What needs to be done: When you transcribe the lines below, keep every word the same and leave the pictures behind.

(Collected data entries)
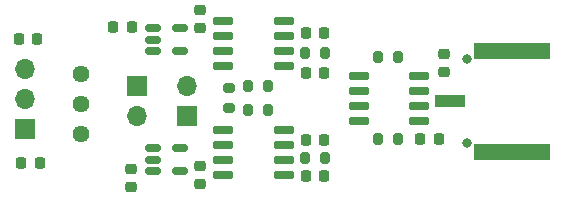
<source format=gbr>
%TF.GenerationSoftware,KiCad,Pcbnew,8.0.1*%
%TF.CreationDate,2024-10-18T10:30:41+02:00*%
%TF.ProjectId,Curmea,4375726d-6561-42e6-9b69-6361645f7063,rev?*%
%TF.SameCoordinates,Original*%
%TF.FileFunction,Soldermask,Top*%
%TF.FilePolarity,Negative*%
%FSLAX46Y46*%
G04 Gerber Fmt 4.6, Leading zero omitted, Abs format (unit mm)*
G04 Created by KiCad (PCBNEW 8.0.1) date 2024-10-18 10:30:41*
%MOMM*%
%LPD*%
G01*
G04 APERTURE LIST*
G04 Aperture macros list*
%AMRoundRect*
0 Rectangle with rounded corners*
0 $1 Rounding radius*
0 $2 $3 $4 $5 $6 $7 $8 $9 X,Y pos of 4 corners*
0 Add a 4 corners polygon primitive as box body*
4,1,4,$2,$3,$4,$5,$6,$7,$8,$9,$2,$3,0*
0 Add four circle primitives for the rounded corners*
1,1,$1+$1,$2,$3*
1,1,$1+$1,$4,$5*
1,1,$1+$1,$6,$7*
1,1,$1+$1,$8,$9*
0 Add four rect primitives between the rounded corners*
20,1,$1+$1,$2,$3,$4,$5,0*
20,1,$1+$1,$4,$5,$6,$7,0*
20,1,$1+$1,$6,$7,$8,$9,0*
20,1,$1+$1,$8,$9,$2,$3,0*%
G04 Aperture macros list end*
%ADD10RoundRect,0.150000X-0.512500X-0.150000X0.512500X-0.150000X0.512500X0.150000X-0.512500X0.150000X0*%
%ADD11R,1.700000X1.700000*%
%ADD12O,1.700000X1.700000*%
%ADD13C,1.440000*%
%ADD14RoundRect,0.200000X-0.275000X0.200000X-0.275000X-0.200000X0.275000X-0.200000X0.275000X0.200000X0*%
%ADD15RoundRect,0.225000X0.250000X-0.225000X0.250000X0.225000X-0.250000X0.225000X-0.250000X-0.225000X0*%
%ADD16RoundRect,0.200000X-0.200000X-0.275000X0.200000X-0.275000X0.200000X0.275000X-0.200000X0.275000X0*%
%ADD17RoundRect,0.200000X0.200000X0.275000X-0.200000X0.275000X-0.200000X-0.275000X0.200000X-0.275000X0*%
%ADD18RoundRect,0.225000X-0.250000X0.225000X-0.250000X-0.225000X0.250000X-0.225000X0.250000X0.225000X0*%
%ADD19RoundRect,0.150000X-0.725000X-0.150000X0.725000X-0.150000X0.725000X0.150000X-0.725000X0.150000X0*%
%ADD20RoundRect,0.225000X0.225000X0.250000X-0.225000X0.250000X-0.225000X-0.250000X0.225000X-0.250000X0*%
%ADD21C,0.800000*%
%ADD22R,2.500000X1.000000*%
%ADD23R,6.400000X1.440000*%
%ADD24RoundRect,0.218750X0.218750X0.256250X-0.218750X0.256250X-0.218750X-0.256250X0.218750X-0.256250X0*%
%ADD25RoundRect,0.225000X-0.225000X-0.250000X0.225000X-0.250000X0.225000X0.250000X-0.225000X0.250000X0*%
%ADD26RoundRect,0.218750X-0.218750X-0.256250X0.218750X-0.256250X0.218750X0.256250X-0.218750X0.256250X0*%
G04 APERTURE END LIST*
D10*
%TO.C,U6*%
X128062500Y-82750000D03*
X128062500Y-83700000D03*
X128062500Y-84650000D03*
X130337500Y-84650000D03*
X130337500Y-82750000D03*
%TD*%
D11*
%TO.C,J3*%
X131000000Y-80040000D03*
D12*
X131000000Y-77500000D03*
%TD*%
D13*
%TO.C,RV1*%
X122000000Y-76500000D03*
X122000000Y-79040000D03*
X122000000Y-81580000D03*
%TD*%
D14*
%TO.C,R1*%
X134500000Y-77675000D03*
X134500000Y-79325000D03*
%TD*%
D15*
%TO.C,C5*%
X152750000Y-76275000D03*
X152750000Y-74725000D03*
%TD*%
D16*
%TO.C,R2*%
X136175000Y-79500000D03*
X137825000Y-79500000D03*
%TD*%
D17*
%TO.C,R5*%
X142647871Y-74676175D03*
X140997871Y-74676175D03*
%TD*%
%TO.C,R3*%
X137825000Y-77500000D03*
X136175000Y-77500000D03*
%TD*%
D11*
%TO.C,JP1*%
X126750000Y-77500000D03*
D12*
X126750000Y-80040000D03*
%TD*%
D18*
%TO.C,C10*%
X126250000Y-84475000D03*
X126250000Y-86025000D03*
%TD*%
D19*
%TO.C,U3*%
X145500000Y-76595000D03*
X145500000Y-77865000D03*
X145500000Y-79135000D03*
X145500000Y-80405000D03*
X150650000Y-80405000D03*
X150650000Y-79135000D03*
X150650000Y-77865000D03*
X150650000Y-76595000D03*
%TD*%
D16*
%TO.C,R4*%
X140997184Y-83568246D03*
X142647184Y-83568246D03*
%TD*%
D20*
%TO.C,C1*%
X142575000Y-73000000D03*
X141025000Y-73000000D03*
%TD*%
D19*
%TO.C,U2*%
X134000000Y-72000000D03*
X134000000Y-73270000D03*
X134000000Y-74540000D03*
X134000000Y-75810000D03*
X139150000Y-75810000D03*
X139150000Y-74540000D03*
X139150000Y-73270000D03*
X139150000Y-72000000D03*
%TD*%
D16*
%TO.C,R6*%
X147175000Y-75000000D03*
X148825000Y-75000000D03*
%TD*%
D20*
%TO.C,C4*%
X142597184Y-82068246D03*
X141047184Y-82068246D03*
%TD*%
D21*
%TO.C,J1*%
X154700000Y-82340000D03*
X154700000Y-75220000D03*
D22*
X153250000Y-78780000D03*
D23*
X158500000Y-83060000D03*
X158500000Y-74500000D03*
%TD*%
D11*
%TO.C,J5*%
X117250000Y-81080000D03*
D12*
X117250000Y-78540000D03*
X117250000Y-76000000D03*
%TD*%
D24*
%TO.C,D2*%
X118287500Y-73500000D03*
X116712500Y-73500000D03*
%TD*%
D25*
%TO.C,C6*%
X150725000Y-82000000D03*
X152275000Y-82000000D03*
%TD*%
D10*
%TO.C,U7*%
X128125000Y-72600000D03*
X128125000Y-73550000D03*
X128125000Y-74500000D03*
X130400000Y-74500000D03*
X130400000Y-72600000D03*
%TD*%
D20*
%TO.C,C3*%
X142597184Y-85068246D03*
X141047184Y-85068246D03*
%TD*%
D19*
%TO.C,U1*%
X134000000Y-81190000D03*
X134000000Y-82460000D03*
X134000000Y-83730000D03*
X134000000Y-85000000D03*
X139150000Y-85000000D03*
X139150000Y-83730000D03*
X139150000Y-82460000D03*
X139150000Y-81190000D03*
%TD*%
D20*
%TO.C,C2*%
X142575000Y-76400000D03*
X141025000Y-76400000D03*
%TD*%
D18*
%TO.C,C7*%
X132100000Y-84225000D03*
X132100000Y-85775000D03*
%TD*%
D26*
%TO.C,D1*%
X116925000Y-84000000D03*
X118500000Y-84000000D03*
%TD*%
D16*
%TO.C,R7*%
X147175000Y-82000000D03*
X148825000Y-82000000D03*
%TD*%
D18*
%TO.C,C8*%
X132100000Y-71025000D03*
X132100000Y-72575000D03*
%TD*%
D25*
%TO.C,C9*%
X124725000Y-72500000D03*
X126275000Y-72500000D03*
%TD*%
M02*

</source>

Response:
<source format=gbr>
%TF.GenerationSoftware,KiCad,Pcbnew,8.0.1*%
%TF.CreationDate,2024-10-18T10:30:41+02:00*%
%TF.ProjectId,Curmea,4375726d-6561-42e6-9b69-6361645f7063,rev?*%
%TF.SameCoordinates,Original*%
%TF.FileFunction,Soldermask,Top*%
%TF.FilePolarity,Negative*%
%FSLAX46Y46*%
G04 Gerber Fmt 4.6, Leading zero omitted, Abs format (unit mm)*
G04 Created by KiCad (PCBNEW 8.0.1) date 2024-10-18 10:30:41*
%MOMM*%
%LPD*%
G01*
G04 APERTURE LIST*
G04 Aperture macros list*
%AMRoundRect*
0 Rectangle with rounded corners*
0 $1 Rounding radius*
0 $2 $3 $4 $5 $6 $7 $8 $9 X,Y pos of 4 corners*
0 Add a 4 corners polygon primitive as box body*
4,1,4,$2,$3,$4,$5,$6,$7,$8,$9,$2,$3,0*
0 Add four circle primitives for the rounded corners*
1,1,$1+$1,$2,$3*
1,1,$1+$1,$4,$5*
1,1,$1+$1,$6,$7*
1,1,$1+$1,$8,$9*
0 Add four rect primitives between the rounded corners*
20,1,$1+$1,$2,$3,$4,$5,0*
20,1,$1+$1,$4,$5,$6,$7,0*
20,1,$1+$1,$6,$7,$8,$9,0*
20,1,$1+$1,$8,$9,$2,$3,0*%
G04 Aperture macros list end*
%ADD10RoundRect,0.150000X-0.512500X-0.150000X0.512500X-0.150000X0.512500X0.150000X-0.512500X0.150000X0*%
%ADD11R,1.700000X1.700000*%
%ADD12O,1.700000X1.700000*%
%ADD13C,1.440000*%
%ADD14RoundRect,0.200000X-0.275000X0.200000X-0.275000X-0.200000X0.275000X-0.200000X0.275000X0.200000X0*%
%ADD15RoundRect,0.225000X0.250000X-0.225000X0.250000X0.225000X-0.250000X0.225000X-0.250000X-0.225000X0*%
%ADD16RoundRect,0.200000X-0.200000X-0.275000X0.200000X-0.275000X0.200000X0.275000X-0.200000X0.275000X0*%
%ADD17RoundRect,0.200000X0.200000X0.275000X-0.200000X0.275000X-0.200000X-0.275000X0.200000X-0.275000X0*%
%ADD18RoundRect,0.225000X-0.250000X0.225000X-0.250000X-0.225000X0.250000X-0.225000X0.250000X0.225000X0*%
%ADD19RoundRect,0.150000X-0.725000X-0.150000X0.725000X-0.150000X0.725000X0.150000X-0.725000X0.150000X0*%
%ADD20RoundRect,0.225000X0.225000X0.250000X-0.225000X0.250000X-0.225000X-0.250000X0.225000X-0.250000X0*%
%ADD21C,0.800000*%
%ADD22R,2.500000X1.000000*%
%ADD23R,6.400000X1.440000*%
%ADD24RoundRect,0.218750X0.218750X0.256250X-0.218750X0.256250X-0.218750X-0.256250X0.218750X-0.256250X0*%
%ADD25RoundRect,0.225000X-0.225000X-0.250000X0.225000X-0.250000X0.225000X0.250000X-0.225000X0.250000X0*%
%ADD26RoundRect,0.218750X-0.218750X-0.256250X0.218750X-0.256250X0.218750X0.256250X-0.218750X0.256250X0*%
G04 APERTURE END LIST*
D10*
%TO.C,U6*%
X128062500Y-82750000D03*
X128062500Y-83700000D03*
X128062500Y-84650000D03*
X130337500Y-84650000D03*
X130337500Y-82750000D03*
%TD*%
D11*
%TO.C,J3*%
X131000000Y-80040000D03*
D12*
X131000000Y-77500000D03*
%TD*%
D13*
%TO.C,RV1*%
X122000000Y-76500000D03*
X122000000Y-79040000D03*
X122000000Y-81580000D03*
%TD*%
D14*
%TO.C,R1*%
X134500000Y-77675000D03*
X134500000Y-79325000D03*
%TD*%
D15*
%TO.C,C5*%
X152750000Y-76275000D03*
X152750000Y-74725000D03*
%TD*%
D16*
%TO.C,R2*%
X136175000Y-79500000D03*
X137825000Y-79500000D03*
%TD*%
D17*
%TO.C,R5*%
X142647871Y-74676175D03*
X140997871Y-74676175D03*
%TD*%
%TO.C,R3*%
X137825000Y-77500000D03*
X136175000Y-77500000D03*
%TD*%
D11*
%TO.C,JP1*%
X126750000Y-77500000D03*
D12*
X126750000Y-80040000D03*
%TD*%
D18*
%TO.C,C10*%
X126250000Y-84475000D03*
X126250000Y-86025000D03*
%TD*%
D19*
%TO.C,U3*%
X145500000Y-76595000D03*
X145500000Y-77865000D03*
X145500000Y-79135000D03*
X145500000Y-80405000D03*
X150650000Y-80405000D03*
X150650000Y-79135000D03*
X150650000Y-77865000D03*
X150650000Y-76595000D03*
%TD*%
D16*
%TO.C,R4*%
X140997184Y-83568246D03*
X142647184Y-83568246D03*
%TD*%
D20*
%TO.C,C1*%
X142575000Y-73000000D03*
X141025000Y-73000000D03*
%TD*%
D19*
%TO.C,U2*%
X134000000Y-72000000D03*
X134000000Y-73270000D03*
X134000000Y-74540000D03*
X134000000Y-75810000D03*
X139150000Y-75810000D03*
X139150000Y-74540000D03*
X139150000Y-73270000D03*
X139150000Y-72000000D03*
%TD*%
D16*
%TO.C,R6*%
X147175000Y-75000000D03*
X148825000Y-75000000D03*
%TD*%
D20*
%TO.C,C4*%
X142597184Y-82068246D03*
X141047184Y-82068246D03*
%TD*%
D21*
%TO.C,J1*%
X154700000Y-82340000D03*
X154700000Y-75220000D03*
D22*
X153250000Y-78780000D03*
D23*
X158500000Y-83060000D03*
X158500000Y-74500000D03*
%TD*%
D11*
%TO.C,J5*%
X117250000Y-81080000D03*
D12*
X117250000Y-78540000D03*
X117250000Y-76000000D03*
%TD*%
D24*
%TO.C,D2*%
X118287500Y-73500000D03*
X116712500Y-73500000D03*
%TD*%
D25*
%TO.C,C6*%
X150725000Y-82000000D03*
X152275000Y-82000000D03*
%TD*%
D10*
%TO.C,U7*%
X128125000Y-72600000D03*
X128125000Y-73550000D03*
X128125000Y-74500000D03*
X130400000Y-74500000D03*
X130400000Y-72600000D03*
%TD*%
D20*
%TO.C,C3*%
X142597184Y-85068246D03*
X141047184Y-85068246D03*
%TD*%
D19*
%TO.C,U1*%
X134000000Y-81190000D03*
X134000000Y-82460000D03*
X134000000Y-83730000D03*
X134000000Y-85000000D03*
X139150000Y-85000000D03*
X139150000Y-83730000D03*
X139150000Y-82460000D03*
X139150000Y-81190000D03*
%TD*%
D20*
%TO.C,C2*%
X142575000Y-76400000D03*
X141025000Y-76400000D03*
%TD*%
D18*
%TO.C,C7*%
X132100000Y-84225000D03*
X132100000Y-85775000D03*
%TD*%
D26*
%TO.C,D1*%
X116925000Y-84000000D03*
X118500000Y-84000000D03*
%TD*%
D16*
%TO.C,R7*%
X147175000Y-82000000D03*
X148825000Y-82000000D03*
%TD*%
D18*
%TO.C,C8*%
X132100000Y-71025000D03*
X132100000Y-72575000D03*
%TD*%
D25*
%TO.C,C9*%
X124725000Y-72500000D03*
X126275000Y-72500000D03*
%TD*%
M02*

</source>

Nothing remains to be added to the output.